Zwar hat seine PP-Fraktion nur elf von 29 Mandaten in Palma und befindet sich damit klar in der Minderheit, doch sieht die spanische Gemeindeordnung vor, dass immer der Kandidat oder die Kandidatin der relativ stärksten Einzelliste an die Rathausspitze gelangt, wenn sich keine alternativen Mehrheiten gefunden haben. Letzteres war in der Inselhauptstadt nicht der Fall. Der bisherige sozialdemokratische Bürgermeister José Hila (PSOE) übergab den Stab an Jaime Martínez Llabrés, der das seit 2015 amtierende Linksbündnis ablösen konnte.
Unklare Mehrheit
Bürgermeister Martínez, von Beruf Architekt, verspricht mehr Sauberkeit, Sicherheit und Ordnung. Außerdem will er den Wohnungsbau ankurbeln, Verkehrsprobleme lösen und Immobiliensteuern senken. Statt einer Straßenbahn zwischen Innenstadt und Airport möchte er wegen eklatanter Planungsmängel lieber auf Oberleitungsbusse setzen. Ob die aus Madrid bereits zugesagten Mittel von 180 Millionen Euro deswegen verloren gehen, ist noch unklar. Das hängt auch vom Ausgang der spanischen Parlamentswahl am 23. Juli ab. Martínez zeigte sich in seiner Antrittsrede versöhnlich gegenüber der Linken und hat angedeutet, den Haushalt für 2024 kurzerhand um ein Jahr verlängern zu wollen, falls er im Gemeinderat nicht genügend Unterstützung findet.

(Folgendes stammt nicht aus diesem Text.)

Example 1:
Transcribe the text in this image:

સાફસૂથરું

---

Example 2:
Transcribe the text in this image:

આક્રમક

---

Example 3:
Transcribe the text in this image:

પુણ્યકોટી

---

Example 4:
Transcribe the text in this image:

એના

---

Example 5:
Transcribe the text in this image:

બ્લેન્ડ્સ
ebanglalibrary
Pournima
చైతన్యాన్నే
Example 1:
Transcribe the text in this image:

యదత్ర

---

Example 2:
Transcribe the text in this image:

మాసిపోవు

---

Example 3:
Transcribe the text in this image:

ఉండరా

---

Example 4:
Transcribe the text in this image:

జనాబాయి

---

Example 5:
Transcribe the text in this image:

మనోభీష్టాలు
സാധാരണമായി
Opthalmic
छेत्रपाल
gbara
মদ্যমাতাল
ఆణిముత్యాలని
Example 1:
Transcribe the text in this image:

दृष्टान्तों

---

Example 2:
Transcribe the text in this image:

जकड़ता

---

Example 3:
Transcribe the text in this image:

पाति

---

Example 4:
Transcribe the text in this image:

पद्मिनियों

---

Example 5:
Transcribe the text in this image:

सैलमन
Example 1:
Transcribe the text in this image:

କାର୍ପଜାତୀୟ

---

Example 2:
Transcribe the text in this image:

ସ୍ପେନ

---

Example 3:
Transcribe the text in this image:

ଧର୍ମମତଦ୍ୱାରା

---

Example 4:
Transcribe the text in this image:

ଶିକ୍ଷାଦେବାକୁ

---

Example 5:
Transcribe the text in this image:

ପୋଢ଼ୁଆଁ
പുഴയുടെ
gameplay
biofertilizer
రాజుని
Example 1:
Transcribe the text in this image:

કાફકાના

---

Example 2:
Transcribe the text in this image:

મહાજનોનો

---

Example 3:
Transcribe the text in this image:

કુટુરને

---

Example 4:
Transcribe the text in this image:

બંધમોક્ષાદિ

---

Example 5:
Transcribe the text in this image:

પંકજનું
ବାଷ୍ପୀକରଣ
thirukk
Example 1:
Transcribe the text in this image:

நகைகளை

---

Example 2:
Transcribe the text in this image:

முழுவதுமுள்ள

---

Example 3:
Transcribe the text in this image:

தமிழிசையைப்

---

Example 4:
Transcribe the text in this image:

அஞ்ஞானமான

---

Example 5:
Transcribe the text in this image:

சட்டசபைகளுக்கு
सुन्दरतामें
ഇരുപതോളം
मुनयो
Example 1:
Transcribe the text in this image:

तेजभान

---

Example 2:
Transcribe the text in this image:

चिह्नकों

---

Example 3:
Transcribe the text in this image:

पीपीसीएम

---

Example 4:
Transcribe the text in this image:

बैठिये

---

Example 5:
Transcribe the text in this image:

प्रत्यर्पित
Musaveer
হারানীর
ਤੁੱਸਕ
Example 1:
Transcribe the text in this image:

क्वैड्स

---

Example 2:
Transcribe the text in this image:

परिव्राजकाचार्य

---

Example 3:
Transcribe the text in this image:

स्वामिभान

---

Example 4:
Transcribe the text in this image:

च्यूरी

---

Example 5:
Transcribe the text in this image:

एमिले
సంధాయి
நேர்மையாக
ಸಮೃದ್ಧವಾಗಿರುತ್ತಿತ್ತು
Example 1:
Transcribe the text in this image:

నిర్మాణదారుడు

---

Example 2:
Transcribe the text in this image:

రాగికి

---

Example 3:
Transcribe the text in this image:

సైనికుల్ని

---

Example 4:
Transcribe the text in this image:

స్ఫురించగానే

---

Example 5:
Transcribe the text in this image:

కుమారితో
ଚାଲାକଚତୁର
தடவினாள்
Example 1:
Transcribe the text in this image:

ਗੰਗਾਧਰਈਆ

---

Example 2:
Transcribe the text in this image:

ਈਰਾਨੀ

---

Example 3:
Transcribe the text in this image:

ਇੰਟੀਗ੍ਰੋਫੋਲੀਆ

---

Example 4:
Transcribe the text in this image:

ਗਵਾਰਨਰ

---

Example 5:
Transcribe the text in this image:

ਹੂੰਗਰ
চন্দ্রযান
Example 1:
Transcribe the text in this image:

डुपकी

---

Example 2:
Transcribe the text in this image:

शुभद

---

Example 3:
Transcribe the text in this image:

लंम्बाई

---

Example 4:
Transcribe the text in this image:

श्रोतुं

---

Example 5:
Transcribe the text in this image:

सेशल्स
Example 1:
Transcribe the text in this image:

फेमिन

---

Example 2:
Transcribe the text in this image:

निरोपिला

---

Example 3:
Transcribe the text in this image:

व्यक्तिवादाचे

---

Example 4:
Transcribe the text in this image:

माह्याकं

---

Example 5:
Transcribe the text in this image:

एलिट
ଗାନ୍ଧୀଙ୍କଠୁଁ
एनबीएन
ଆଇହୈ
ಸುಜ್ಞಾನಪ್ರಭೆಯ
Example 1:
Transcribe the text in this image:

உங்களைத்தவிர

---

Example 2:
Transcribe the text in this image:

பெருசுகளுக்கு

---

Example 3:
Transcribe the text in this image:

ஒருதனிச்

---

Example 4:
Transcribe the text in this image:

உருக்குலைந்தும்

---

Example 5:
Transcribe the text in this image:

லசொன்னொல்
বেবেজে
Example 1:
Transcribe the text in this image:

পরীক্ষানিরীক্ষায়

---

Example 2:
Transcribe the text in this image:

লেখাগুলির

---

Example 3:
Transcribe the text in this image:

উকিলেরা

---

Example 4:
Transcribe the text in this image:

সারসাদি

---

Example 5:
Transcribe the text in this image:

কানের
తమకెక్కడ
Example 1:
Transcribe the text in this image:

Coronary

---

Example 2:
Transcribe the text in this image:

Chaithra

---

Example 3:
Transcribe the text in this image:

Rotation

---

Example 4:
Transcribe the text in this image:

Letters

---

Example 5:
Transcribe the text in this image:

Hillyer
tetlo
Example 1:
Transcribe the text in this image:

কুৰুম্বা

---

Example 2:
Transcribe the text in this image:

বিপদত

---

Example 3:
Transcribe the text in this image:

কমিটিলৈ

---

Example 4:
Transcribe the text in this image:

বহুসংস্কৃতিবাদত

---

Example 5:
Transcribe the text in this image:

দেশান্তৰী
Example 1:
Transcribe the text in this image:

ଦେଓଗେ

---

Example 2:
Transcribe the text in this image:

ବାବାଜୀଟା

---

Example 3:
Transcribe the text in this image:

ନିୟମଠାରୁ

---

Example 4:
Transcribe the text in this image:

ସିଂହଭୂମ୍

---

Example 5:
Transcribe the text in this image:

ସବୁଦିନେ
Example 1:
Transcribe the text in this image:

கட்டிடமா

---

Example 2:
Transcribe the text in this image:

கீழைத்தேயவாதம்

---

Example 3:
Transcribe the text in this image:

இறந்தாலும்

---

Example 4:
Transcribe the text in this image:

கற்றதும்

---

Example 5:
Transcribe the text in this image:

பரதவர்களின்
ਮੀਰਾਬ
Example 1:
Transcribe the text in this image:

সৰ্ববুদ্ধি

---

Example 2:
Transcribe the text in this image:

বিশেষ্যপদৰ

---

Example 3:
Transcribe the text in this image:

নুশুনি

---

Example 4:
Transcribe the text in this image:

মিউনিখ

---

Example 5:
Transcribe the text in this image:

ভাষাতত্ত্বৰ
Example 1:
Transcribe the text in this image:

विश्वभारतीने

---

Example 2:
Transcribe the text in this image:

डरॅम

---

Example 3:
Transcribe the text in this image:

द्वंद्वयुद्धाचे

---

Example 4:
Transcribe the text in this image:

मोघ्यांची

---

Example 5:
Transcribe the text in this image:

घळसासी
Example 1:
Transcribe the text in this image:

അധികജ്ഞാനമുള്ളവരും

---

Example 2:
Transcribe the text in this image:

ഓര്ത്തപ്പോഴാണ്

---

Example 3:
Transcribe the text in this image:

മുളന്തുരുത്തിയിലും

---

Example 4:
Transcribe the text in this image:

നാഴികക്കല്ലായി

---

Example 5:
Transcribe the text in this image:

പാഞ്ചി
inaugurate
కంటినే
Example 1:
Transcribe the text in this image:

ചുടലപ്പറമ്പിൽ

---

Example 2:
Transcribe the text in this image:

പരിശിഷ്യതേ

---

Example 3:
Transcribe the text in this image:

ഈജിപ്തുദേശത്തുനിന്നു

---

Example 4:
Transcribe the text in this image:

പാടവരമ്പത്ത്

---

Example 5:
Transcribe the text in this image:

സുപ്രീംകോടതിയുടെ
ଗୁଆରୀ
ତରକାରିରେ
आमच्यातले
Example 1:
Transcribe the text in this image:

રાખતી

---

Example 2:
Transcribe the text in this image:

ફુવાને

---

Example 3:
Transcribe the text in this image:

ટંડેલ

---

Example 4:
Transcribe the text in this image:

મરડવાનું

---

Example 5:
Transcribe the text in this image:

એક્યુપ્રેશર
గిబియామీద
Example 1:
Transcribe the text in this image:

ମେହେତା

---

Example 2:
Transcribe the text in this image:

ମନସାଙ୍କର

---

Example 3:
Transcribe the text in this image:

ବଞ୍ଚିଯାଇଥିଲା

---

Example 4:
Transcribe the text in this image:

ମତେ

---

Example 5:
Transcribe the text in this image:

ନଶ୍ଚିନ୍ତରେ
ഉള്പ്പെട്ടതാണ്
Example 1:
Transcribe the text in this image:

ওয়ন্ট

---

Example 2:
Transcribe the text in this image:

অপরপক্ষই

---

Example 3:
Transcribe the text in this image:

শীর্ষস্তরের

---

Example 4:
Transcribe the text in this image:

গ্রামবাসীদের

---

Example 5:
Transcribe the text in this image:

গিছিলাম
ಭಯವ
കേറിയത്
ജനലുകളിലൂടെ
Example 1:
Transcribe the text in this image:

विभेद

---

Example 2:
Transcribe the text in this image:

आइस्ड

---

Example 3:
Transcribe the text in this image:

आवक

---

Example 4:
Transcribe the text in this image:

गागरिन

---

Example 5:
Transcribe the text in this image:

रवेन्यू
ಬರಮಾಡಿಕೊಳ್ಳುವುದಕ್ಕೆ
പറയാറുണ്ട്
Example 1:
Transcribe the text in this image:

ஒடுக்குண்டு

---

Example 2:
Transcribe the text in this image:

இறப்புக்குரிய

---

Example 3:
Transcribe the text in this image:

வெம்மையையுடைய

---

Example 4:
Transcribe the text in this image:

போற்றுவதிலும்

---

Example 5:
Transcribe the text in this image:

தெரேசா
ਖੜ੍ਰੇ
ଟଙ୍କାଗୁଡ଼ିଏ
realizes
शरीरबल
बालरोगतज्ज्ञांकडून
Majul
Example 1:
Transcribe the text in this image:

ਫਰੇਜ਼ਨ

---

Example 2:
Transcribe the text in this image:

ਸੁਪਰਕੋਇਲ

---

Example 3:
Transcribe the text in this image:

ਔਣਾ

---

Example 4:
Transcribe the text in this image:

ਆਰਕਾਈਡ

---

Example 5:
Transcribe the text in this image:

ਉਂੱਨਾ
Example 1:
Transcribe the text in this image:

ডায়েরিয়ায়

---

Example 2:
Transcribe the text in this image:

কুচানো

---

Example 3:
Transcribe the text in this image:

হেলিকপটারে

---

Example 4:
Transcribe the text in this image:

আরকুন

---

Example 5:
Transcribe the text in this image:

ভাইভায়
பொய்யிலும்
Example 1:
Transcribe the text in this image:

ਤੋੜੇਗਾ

Auf Balearen-Ebene kritisierte die scheidende Ministerpräsidentin Francina Armengol (PSOE), „intransparente Verhandlungen“ zwischen PP und Vox. Sie bemängelte, dass womöglich in Madrid über das Schicksal von Mallorca und den Nachbarinseln entschieden werde. Hintergrund ist, dass sich PP und Vox nach den Regionalwahlen vom 28. Mai auch in anderen Regionen wie Aragón oder Murcia noch im Zwiespalt über Koalition oder Tolerierungsmodell befinden. In Extremadura mussten die Verhandlungen sogar unterbrochen werden, da Vox mutmaßlich zur Verharmlosung von häuslicher Gewalt neigt und in der politischen Mitte als frauenfeindlich gilt.
Nun drohen mancherorts Neuwahlen – auf den Balearen allerdings nicht. Der Showdown wird rund um die spanienweite Parlamentswahl am 23. Juli erwartet. In einigen Fällen könnte die Entscheidung erst nach dem Termin fallen, da für die Regierungsbildung teilweise eine Zweimonats-Frist nach Zusammentritt der regionalen Parlamente gilt. „Nichts ist beschlossen, bevor nicht alles verhandelt ist“, lautet vielleicht der CDU-Schwesterpartei PP, die sich vom extremen Rand absetzen möchte.